I was best as basketball because of my height, as I towered over pretty much everyone else at that age, but it was softball I loved. I was a slugger and by my freshman year, I earned an award for the Varsity team’s most homeruns hit during the season. By that time, dad was just my off-the-field coach, but like me, he always had a hard time staying silent when he thought a wrong was done and I can recall one particular incident that caused me an especially hard time in school…
It was nearing the end of that 9th grade softball season and the All-County Team was getting ready to be announced. The coach made his nominations and I wasn’t one of them. Another freshman, however, was. As I recall, Dad’s objection was that she was a great ballplayer but had been hurt and out for most of the season and there was a better choice for the nomination he felt the coach had overlooked. Anyway, Dad spoke up and pointed this out to the coach who apparently told the nominated player’s mother who said something to dad before one of the games, something along the lines of, “You shouldn’t have said (so and so)” and Dad replied with, “You don’t even know what I said”, and they let it go at that. Well, I guess the player’s mom told the player who told her/my (high school is so complicated…) friends and they gave me hell about how we(Dad and I) were just jealous that I wasn’t nominated and so forth. Everyone, including myself, assumed it was me that Dad thought should have been nominated. After all, I had the most homeruns… Anyway, I hadn’t had anything to do with Dad talking to the coach, but I’m sure I stood my ground, because that’s just what I did back then, right or wrong.
Later on in the same month, the All-State Team was named. I, as a freshman, received Honorable Mention for All-State. I remember sitting in my same seat in English class, surrounded by the same kids who had mocked me just weeks before for our “jealousy” over the All-County team nominations, and just grinning to myself and thinking, “We sure showed them, Dad.”

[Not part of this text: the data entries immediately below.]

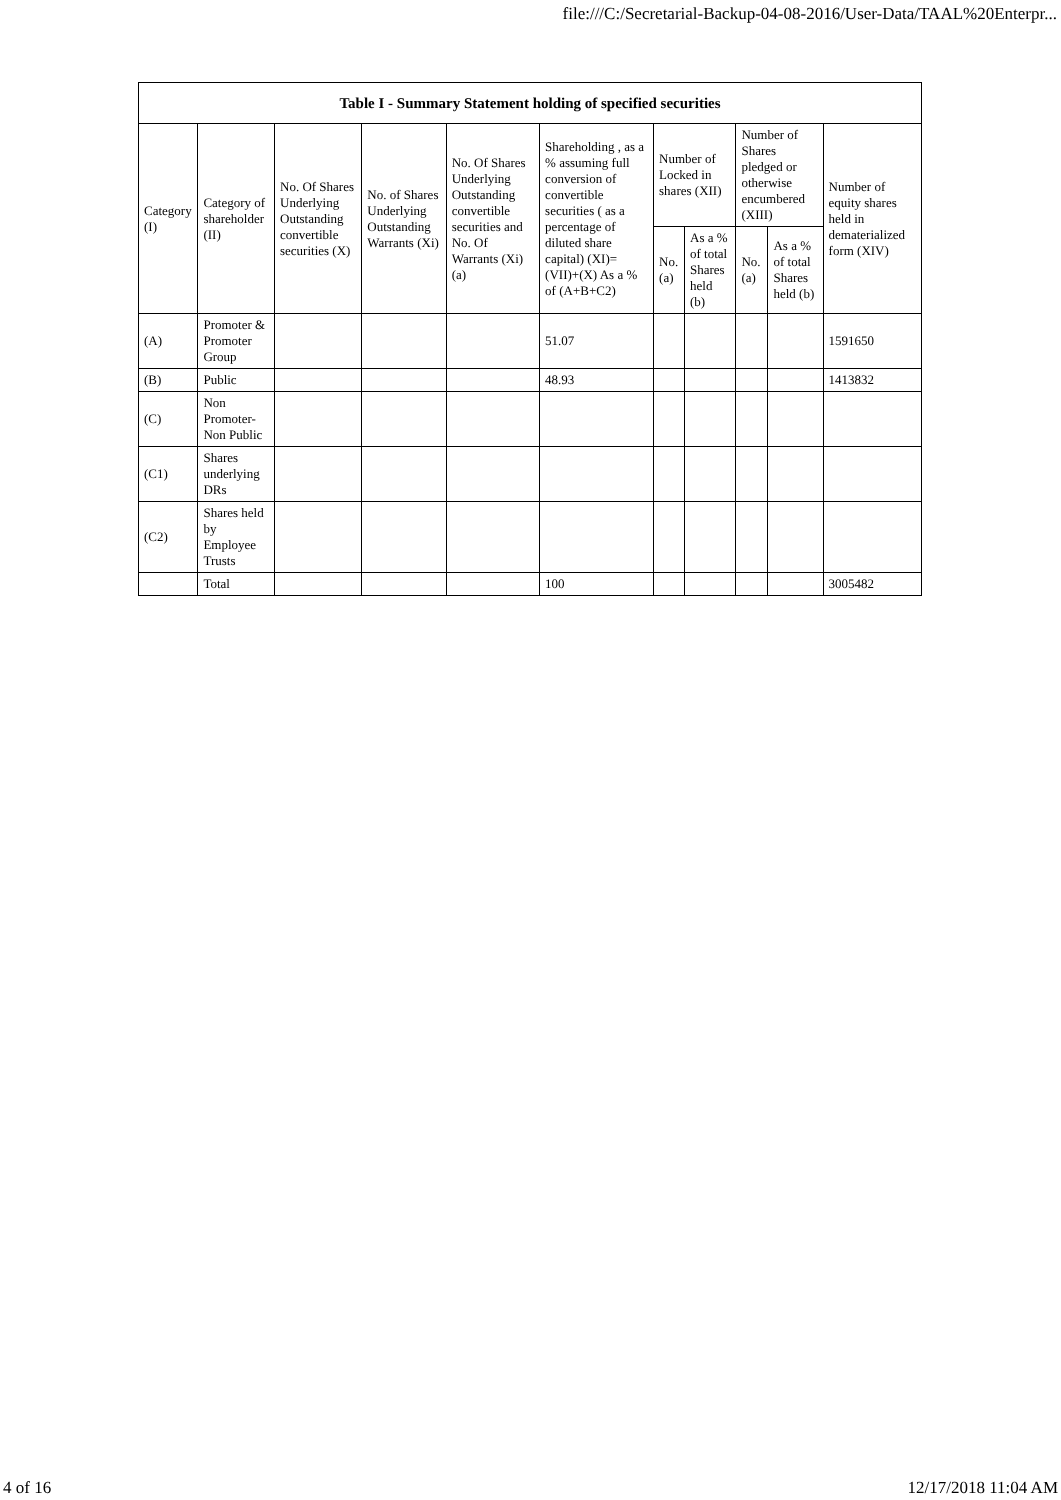file:///C:/Secretarial-Backup-04-08-2016/User-Data/TAAL%20Enterpr...
| Table I - Summary Statement holding of specified securities | | | | | | | | | | |
| --- | --- | --- | --- | --- | --- | --- | --- | --- | --- | --- |
| Category (I) | Category of shareholder (II) | No. Of Shares Underlying Outstanding convertible securities (X) | No. of Shares Underlying Outstanding Warrants (Xi) | No. Of Shares Underlying Outstanding convertible securities and No. Of Warrants (Xi) (a) | Shareholding , as a % assuming full conversion of convertible securities ( as a percentage of diluted share capital) (XI)= (VII)+(X) As a % of (A+B+C2) | Number of Locked in shares (XII) | | Number of Shares pledged or otherwise encumbered (XIII) | | Number of equity shares held in dematerialized form (XIV) |
| | | | | | | No. (a) | As a % of total Shares held (b) | No. (a) | As a % of total Shares held (b) | |
| (A) | Promoter & Promoter Group | | | | 51.07 | | | | | 1591650 |
| (B) | Public | | | | 48.93 | | | | | 1413832 |
| (C) | Non Promoter- Non Public | | | | | | | | | |
| (C1) | Shares underlying DRs | | | | | | | | | |
| (C2) | Shares held by Employee Trusts | | | | | | | | | |
| | Total | | | | 100 | | | | | 3005482 |
4 of 16 12/17/2018 11:04 AM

Years later, not long before he passed away, I found two softballs on my dad’s desk with game scores written on them. Of all the homeruns I’d hit, why were those two the ones he’d chosen to keep, I asked dad. He asked me if I remembered the ordeal at the tournament where he and so-and-so (the player’s mom’s name shall go unmentioned as, again, peace has long since been made) had bad feelings over the All-County softball nominations? I said, of course, and he proceeded to tell me the rest of that story a la Earl Pitts in my early childhood memories:
After they’d had those few words, he chose to move his chair to behind the outfield fence and watched the game from there, I assume alone, to avoid further confrontation (I guess. Remember, this is being recalled some 20 years later.) Anyway, that’s where he was sitting when I sent not one but two homeruns from back-to-back at bats over the fence right to him. He was so proud and, because he’d been sitting out there, he was in the right place to grab them and stick them in his coat pocket.
When I told that part to Dad, about the other kids making fun of me in class for being jealous that I didn’t get the All-County nomination and then how I was so proud of the All-State nod, Isaid, “Well, then I guess we showed them twice, didn’t we?Once with the home runs and once with the award.” He looked at me like I had three heads and said, “I wasn’t even arguing for you to be nominated. I was talking about Jess. She was a senior who pitched well every single game and had a solid batting average. He wouldn’t have won a game without her. You were just a freshman!”
Well, at least I’ll always have my home run balls and another memory to bring me a smile when I miss him more than I think I can stand it. Sometimes, I look at my two beautiful daughters and think, “Look, Dad! I hit two more home runs for you to be proud of.” I think they are keepers, too.